How to think about Data Science and what happens if we don’t?

Taking my shot at deconstructing the buzzword.

Published in

Hai Nguyen Mau

4 min readJan 11, 2017

It is easy to forget that a data scientist is a relatively new term and not really a thing in the standard english language yet. It is a field that combines old topics and methodologies in new ways. Due to the lack of formal requirements or a formal definition, it has become a term that is (self-)attributed rather than defined in a person. It has become a term that is very sloppily used and highly buzzed. This, as is the case with Big Data causes people in the field to crack jokes at it.

Nate Silver: “I think data-scientist is a sexed up term for a statistician.”

Job Postings matching the word “Data Scientist” over time

All of this is noise, not bringing us any closer to the answer of the question in the title. So instead of thinking about the person, we should rather look at the process that is behind data science.

The following graph is taken from Ben Fry’s Dissertation Computational Information Design. It encompasses the larger process that stands behind everything that Data Science incorporates. He also puts the fields that maps best to the disparate tasks on top of it.

*Computational Information Design by Ben Fry*

It is easy to see now why people have such a hard time determining who a data scientist is. Not only is it a huge interconnected field, it also encompasses several different roles (e.g. statistician, as Nate Silver mentioned).

Data Wrangling/Munging

Sourcing the data is the beginning of every data science project. After data is surfaced, it has to be brought into a format that can be further used. This can include the extraction of time series data from machine sensors, a questionnaire of consumers or getting structured relational data about an organization. I personally am usually not involved in this task, as I rely on others to pre-process the data which then will be accessed by me.

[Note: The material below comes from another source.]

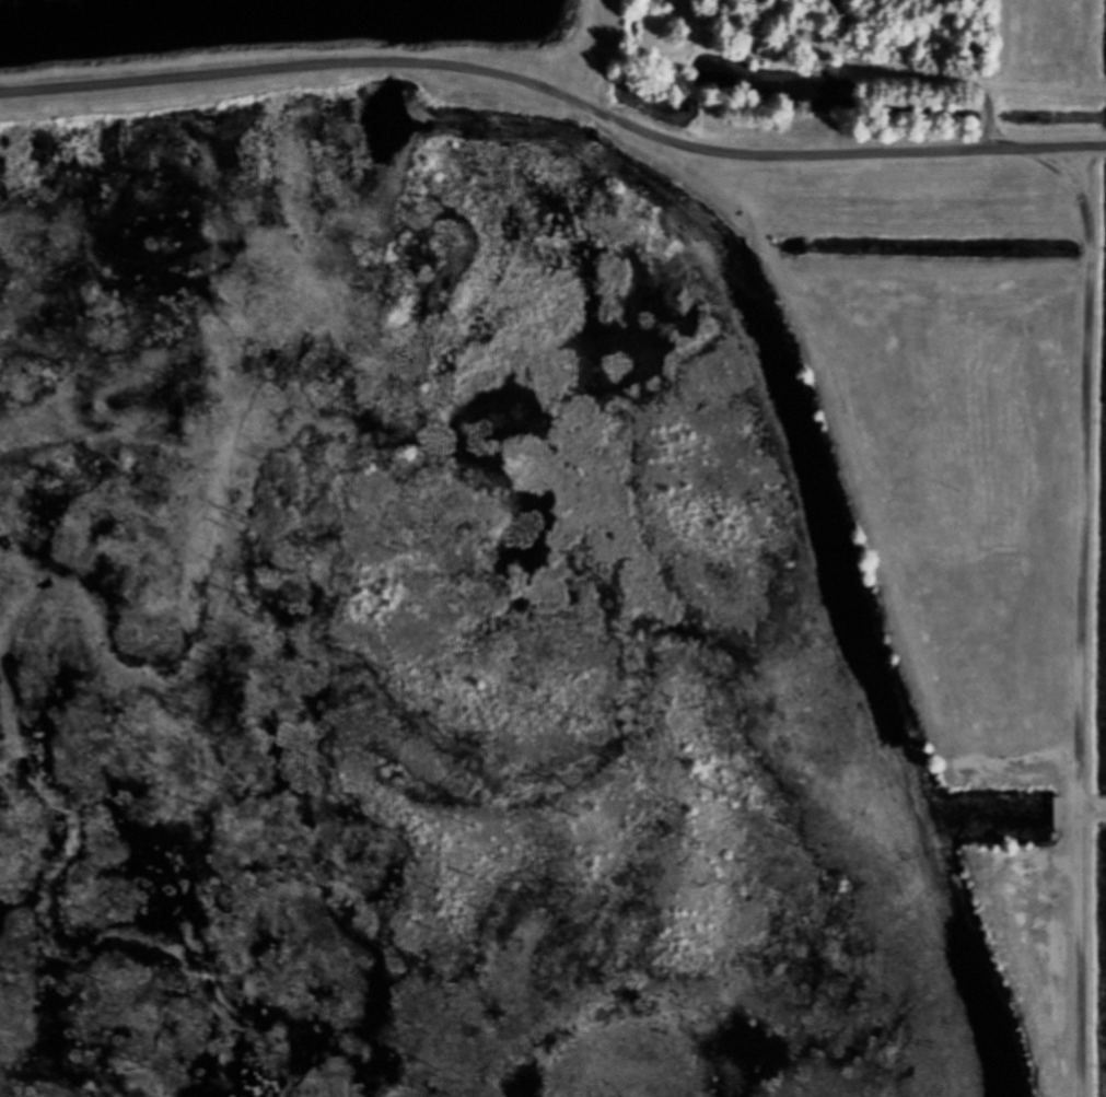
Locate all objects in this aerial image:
road: (553, 149)
building: (1060, 812)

sources that are preprocessed and can be used further

Data Modeling and Analysis

This is what most people think is “data science”. It encompasses the exploratory analysis of the data and the application of models in order to reveal insights and stories from the data.

subset of tools that I use, I am obviously biased towards python here

Data Visualization

Here we map data to visual artifacts in order to communicate our message most effectively. This also encompasses the interactivity, where the audience can engage as well as draw new personal conclusions from the data. Visualization provides an overview as well as visual context, it should enable the viewer to recognize patterns or the lack thereof.

different visualization tools with different features and interfaces

Not seeing the whole process

Going back to the original graph by Ben Fry, it seems to be a very linear process. The reality is that all these processes are highly interconnected and facts that are revealed in the data visualization can feed back into the data acquisition process. When these steps are decoupled (as is often the reality), a lot of context and implicit knowledge is lost.

We learned this the hard way during the 2016 election, when pretty much every respected outlet predicted the outcome of the election wrong.

Consistently wrong predictions, especially HuffPost. Source: NYT

Using our hindsight wisdom, we can now say that something very early in the prediction pipeline went wrong. As is described in this post-mortem from Huffington Pollster, the methodology of how data was collected mattered a lot. And Polls itself have a high margin of error. No model or visualization technique will be able to even this out. Vice-versa, if a model or visualization is applied the wrongly, it will go wrong. If there is one takeaway from this post, it should be that Data Science must always be seen as one whole. That is despite of how things are split up and or narrowed down for the individual in the process.